◆ 阅读文本
---
Rust Tokio优雅关闭:5种信号处理模式与资源清理的完整实战指南

编程语言

你的Rust服务又暴力关闭了

K8s滚动更新时,Pod收到SIGTERM后直接退出,正在处理的1000个请求全部断开,数据库事务回滚,消息队列消息丢失。用户看到满屏502,告警再次炸裂。你加了tokio::signal监听,结果发现关闭时goroutine——不对,是tokio task——还在跑,连接没排空,资源没释放。

Rust Tokio优雅关闭不是ctrlc::set_handler加一行就完事的。信号如何捕获?运行时如何停止?连接如何排空?资源如何清理?状态如何持久化?这些问题不搞清楚,每次部署都是一次"小事故"。

本文将从5种信号处理模式出发,带你完成信号捕获→运行时关闭→连接排空→资源清理→状态持久化的全链路实战。


Tokio优雅关闭核心概念

概念 说明
tokio::signal Tokio异步信号监听模块,支持SIGINT/SIGTERM/SIGHUP
tokio::sync::broadcast 广播通道,用于向所有worker传播关闭信号
tokio::sync::watch 单值观察通道,用于通知关闭状态变更
CancellationToken tokio_util提供的协作式取消令牌
tokio::task::JoinSet 任务集合,可等待所有任务完成后再关闭
Graceful Shutdown 优雅关闭:先停止接收新请求,等待现有请求完成,再退出
Connection Draining 连接排空:关闭监听端口后,等待活跃连接处理完毕

优雅关闭流程

1. 收到SIGTERM信号
2. 停止接收新连接(关闭Listener)
3. 通知所有worker开始优雅关闭
4. 等待活跃请求处理完毕(Connection Draining)
5. 关闭数据库连接池
6. 持久化必要状态
7. 退出进程(exit 0)

问题分析:Tokio优雅关闭的5大挑战

  1. 信号处理时机:信号可能在任意时刻到达,需确保不会在关键操作中间中断
  2. 任务等待与超时:等待所有task完成可能导致无限等待,需要设置grace period
  3. 连接排空:HTTP/gRPC连接需要先停止接收新请求,再等待现有请求完成
  4. 资源释放顺序:数据库连接、文件句柄、临时文件等需要按正确顺序释放
  5. 状态持久化:关闭前需要将内存中的状态持久化到磁盘或数据库

分步实操:完整优雅关闭实现

Step 1:基础信号处理

use tokio::signal;
use tokio::sync::broadcast;

#[tokio::main]
async fn main() -> Result<(), Box<dyn std::error::Error>> {
    let (shutdown_tx, _) = broadcast::channel::<()>(1);

    tokio::spawn(handle_shutdown_signal(shutdown_tx.clone()));

    let mut shutdown_rx = shutdown_tx.subscribe();

    tokio::select! {
        _ = run_server() => {
            println!("Server exited normally");
        }
        _ = shutdown_rx.recv() => {
            println!("Received shutdown signal");
        }
    }

    Ok(())
}

async fn handle_shutdown_signal(shutdown_tx: broadcast::Sender<()>) {
    let ctrl_c = async {
        signal::ctrl_c()
            .await
            .expect("Failed to install Ctrl+C handler");
    };

    #[cfg(unix)]
    let terminate = async {
        signal::unix::signal(signal::unix::SignalKind::terminate())
            .expect("Failed to install SIGTERM handler")
            .recv()
---
◆ 原始素材
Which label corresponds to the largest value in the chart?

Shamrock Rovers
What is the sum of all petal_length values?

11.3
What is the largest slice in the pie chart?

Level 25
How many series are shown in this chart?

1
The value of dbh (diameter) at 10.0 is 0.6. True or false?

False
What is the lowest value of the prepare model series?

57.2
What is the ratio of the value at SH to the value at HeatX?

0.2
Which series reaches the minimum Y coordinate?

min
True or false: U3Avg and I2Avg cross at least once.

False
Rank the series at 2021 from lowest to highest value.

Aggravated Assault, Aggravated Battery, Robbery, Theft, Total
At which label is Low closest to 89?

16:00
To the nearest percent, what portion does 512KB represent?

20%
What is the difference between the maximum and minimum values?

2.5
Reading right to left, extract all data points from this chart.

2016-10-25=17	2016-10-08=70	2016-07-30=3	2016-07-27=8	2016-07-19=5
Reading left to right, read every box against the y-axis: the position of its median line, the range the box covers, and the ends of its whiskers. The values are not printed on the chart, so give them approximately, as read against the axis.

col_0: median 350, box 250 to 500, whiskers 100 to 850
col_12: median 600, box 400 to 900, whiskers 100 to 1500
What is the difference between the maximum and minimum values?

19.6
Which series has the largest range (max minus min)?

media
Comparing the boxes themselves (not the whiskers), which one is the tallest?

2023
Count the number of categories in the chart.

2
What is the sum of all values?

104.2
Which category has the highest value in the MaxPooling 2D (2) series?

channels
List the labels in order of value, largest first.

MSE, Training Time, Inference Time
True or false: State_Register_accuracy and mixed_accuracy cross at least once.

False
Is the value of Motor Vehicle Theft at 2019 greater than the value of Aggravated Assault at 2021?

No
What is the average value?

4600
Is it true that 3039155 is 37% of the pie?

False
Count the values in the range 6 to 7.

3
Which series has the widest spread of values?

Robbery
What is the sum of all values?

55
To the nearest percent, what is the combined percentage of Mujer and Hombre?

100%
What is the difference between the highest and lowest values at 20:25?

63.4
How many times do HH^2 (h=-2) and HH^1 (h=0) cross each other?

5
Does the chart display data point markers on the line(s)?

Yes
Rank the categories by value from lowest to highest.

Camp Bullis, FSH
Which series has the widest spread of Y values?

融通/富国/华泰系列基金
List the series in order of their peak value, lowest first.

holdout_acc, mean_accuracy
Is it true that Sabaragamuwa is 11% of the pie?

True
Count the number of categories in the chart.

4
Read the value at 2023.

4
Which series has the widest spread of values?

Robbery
---
◆ 任务
请原样输出阅读文本中的一段文字,从含有"你的Rust服务又暴力关闭了"的词句开始,到"跑,连接没排空,资源没释放。"之后结束。

◆ 练习输出
你的Rust服务又暴力关闭了

K8s滚动更新时,Pod收到SIGTERM后直接退出,正在处理的1000个请求全部断开,数据库事务回滚,消息队列消息丢失。用户看到满屏502,告警再次炸裂。你加了tokio::signal监听,结果发现关闭时goroutine——不对,是tokio task——还在跑,连接没排空,资源没释放。